A sign at the north end of 100 Mile House advertising Hospice Awareness Month. (Max Winkelman - 100 Mile Free Press)

May is Hospice Awareness Month

Palliative care society is looking to increase engagement and raise some funds

May is Hospice Awareness Month and the 100 Mile District Hospice Palliative Care Society is looking to increase engagement and raise some funds, according to Tracy Haddow, executive director for the society.

“We increase our community engagement by partnering with local businesses to help increase awareness about 100 Mile Hospice programs, dispel common myths and raise funds to help keep our programs going.”

Due to COVID-19, however, this year looks a little different but their message and our services are as important as ever.
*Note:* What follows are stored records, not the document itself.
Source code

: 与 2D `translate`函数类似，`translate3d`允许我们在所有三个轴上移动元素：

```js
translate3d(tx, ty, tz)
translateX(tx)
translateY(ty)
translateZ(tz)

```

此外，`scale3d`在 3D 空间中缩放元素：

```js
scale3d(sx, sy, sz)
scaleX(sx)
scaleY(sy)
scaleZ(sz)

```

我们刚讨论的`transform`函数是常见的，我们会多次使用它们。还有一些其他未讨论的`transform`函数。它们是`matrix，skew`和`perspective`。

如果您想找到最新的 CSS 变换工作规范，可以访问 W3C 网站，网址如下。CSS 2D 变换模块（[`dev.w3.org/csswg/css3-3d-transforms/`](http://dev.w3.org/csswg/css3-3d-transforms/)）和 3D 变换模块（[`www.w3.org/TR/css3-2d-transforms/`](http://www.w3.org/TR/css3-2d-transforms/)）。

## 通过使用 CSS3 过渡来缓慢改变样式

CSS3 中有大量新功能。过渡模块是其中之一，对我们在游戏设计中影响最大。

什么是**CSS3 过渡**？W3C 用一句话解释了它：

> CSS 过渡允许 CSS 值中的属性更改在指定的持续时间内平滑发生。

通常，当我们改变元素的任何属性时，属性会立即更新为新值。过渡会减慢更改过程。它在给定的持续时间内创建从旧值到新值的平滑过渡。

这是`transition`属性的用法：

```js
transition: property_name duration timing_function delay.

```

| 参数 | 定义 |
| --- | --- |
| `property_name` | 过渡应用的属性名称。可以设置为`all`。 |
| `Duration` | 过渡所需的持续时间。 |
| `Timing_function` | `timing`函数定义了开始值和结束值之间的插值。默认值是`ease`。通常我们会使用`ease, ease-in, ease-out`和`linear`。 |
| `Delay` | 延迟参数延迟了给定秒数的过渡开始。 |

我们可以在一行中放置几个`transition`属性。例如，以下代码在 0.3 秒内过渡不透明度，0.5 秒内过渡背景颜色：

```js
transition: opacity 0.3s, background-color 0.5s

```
“Usually I’ve got a whole calendar and I know what everybody’s doing but it’s all last minute.”

However, the Chartreuse Moose has agreed to donate $1 from any wrap or grilled sandwich sold on Monday, May 18 or 25. 100 Mile Canadian 2 for 1 Pizza will donate $1 from every large cheese pizza sold on Sunday, May 17, 24 and 3. And, the Lac La Hache Bakery will be baking Palmiers cookies for $1.75 each with all proceeds going to hospice and cookies sold on May 19, 20, 22, 25, 27 and 29. There will be more ways to support hospice as well, she says.

Mary’s Country Kitchen already raised $167 for the society.
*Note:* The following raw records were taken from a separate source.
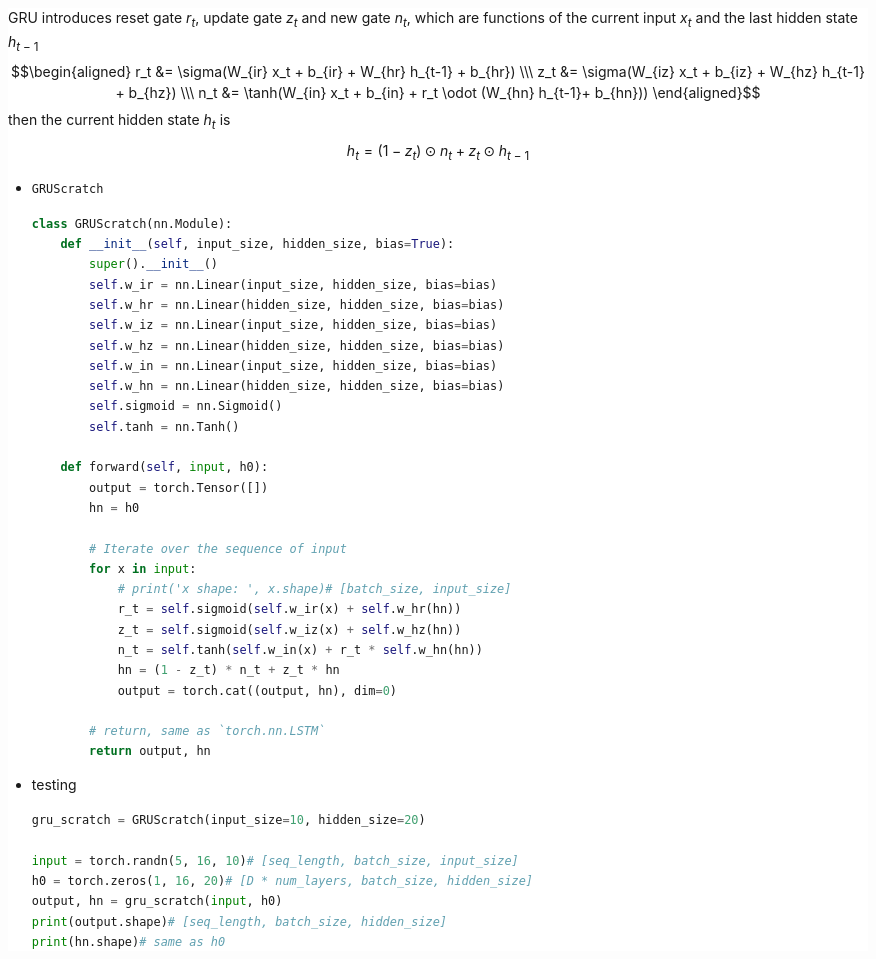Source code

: GRU introduces reset gate $r_t$, update gate $z_t$ and new gate $n_t$, which are functions of the current input $x_t$ and the last hidden state $h_{t-1}$$$\begin{aligned} r_t &= \sigma(W_{ir} x_t + b_{ir} + W_{hr} h_{t-1} + b_{hr}) \\\ z_t &= \sigma(W_{iz} x_t + b_{iz} + W_{hz} h_{t-1} + b_{hz}) \\\ n_t &= \tanh(W_{in} x_t + b_{in} + r_t \odot (W_{hn} h_{t-1}+ b_{hn})) \end{aligned}$$then the current hidden state $h_t$ is$$h_t = (1 - z_t) \odot n_t + z_t \odot h_{t-1}$$

<div class="tabset"></div>

- `GRUScratch`
    
    ```python
    class GRUScratch(nn.Module):
        def __init__(self, input_size, hidden_size, bias=True):
            super().__init__()
            self.w_ir = nn.Linear(input_size, hidden_size, bias=bias)
            self.w_hr = nn.Linear(hidden_size, hidden_size, bias=bias)
            self.w_iz = nn.Linear(input_size, hidden_size, bias=bias)
            self.w_hz = nn.Linear(hidden_size, hidden_size, bias=bias)
            self.w_in = nn.Linear(input_size, hidden_size, bias=bias)
            self.w_hn = nn.Linear(hidden_size, hidden_size, bias=bias)
            self.sigmoid = nn.Sigmoid()
            self.tanh = nn.Tanh()
    
        def forward(self, input, h0):
            output = torch.Tensor([])
            hn = h0
    
            # Iterate over the sequence of input
            for x in input:
                # print('x shape: ', x.shape)# [batch_size, input_size]
                r_t = self.sigmoid(self.w_ir(x) + self.w_hr(hn))
                z_t = self.sigmoid(self.w_iz(x) + self.w_hz(hn))
                n_t = self.tanh(self.w_in(x) + r_t * self.w_hn(hn))
                hn = (1 - z_t) * n_t + z_t * hn
                output = torch.cat((output, hn), dim=0)
    
            # return, same as `torch.nn.LSTM`
            return output, hn
    ```

- testing
    
    ```python
    gru_scratch = GRUScratch(input_size=10, hidden_size=20)
    
    input = torch.randn(5, 16, 10)# [seq_length, batch_size, input_size]
    h0 = torch.zeros(1, 16, 20)# [D * num_layers, batch_size, hidden_size]
    output, hn = gru_scratch(input, h0)
    print(output.shape)# [seq_length, batch_size, hidden_size]
    print(hn.shape)# same as h0
    ```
The month is usually massive for them and this year was going to be even better because they were going to be the charity partner for the Women’s Fair, she says. A lot of restaurants that were on board last year had also already agreed to be on board again, says Haddow.

“We’ve lost all of that right, but beyond the financial part of it, it’s the awareness piece and being able to partner with the community and support the people in our community together. Because, it really is a community effort that helps support people who are in need of our services.”
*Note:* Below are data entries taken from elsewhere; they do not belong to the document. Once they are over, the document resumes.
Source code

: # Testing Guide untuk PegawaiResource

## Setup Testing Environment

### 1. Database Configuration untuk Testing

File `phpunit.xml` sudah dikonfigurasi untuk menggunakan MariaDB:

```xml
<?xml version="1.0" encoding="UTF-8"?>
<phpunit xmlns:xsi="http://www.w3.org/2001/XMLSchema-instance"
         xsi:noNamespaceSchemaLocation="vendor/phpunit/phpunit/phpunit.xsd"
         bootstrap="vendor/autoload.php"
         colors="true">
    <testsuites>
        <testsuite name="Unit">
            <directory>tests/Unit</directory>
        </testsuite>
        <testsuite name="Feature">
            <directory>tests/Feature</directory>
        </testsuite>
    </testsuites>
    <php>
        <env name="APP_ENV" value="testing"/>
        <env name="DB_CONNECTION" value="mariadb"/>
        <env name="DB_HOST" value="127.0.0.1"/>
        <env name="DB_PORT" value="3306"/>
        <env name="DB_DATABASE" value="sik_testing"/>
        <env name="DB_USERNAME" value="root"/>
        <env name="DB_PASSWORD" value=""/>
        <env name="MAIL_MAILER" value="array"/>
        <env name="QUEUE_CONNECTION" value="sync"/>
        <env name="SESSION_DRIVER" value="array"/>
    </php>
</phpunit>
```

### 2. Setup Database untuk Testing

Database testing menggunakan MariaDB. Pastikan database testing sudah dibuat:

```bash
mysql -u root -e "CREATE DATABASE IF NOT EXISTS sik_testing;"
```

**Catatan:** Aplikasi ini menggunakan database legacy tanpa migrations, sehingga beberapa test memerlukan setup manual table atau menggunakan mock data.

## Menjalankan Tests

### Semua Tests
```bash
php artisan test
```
Some people fear that registering with Hospice means that death is imminent and that they’re ‘giving up hope’ or that hospice palliative care is only for the very final days or hours of life, according to the society.

“Hospice palliative care is not just for the final days. Hospice palliative care is not a place: it is a model of care. Most of all, it is about honouring the individual’s wishes for their care, which is about dignity and increasing quality of life with compassionate support and comfort.

“The diagnosis of a serious or life-limiting illness can have profound effects on a person, as well as on the person’s loved ones. Suddenly, life and death can take on important new meanings. 100 Mile Hospice Volunteers offer support through the overwhelming emotions and practical realities of coping with illness. We offer many services, equipment and resources all at no charge thanks to generous donations and local fundraising.”

Haddow is asking people to check out 100miledistricthospice.org.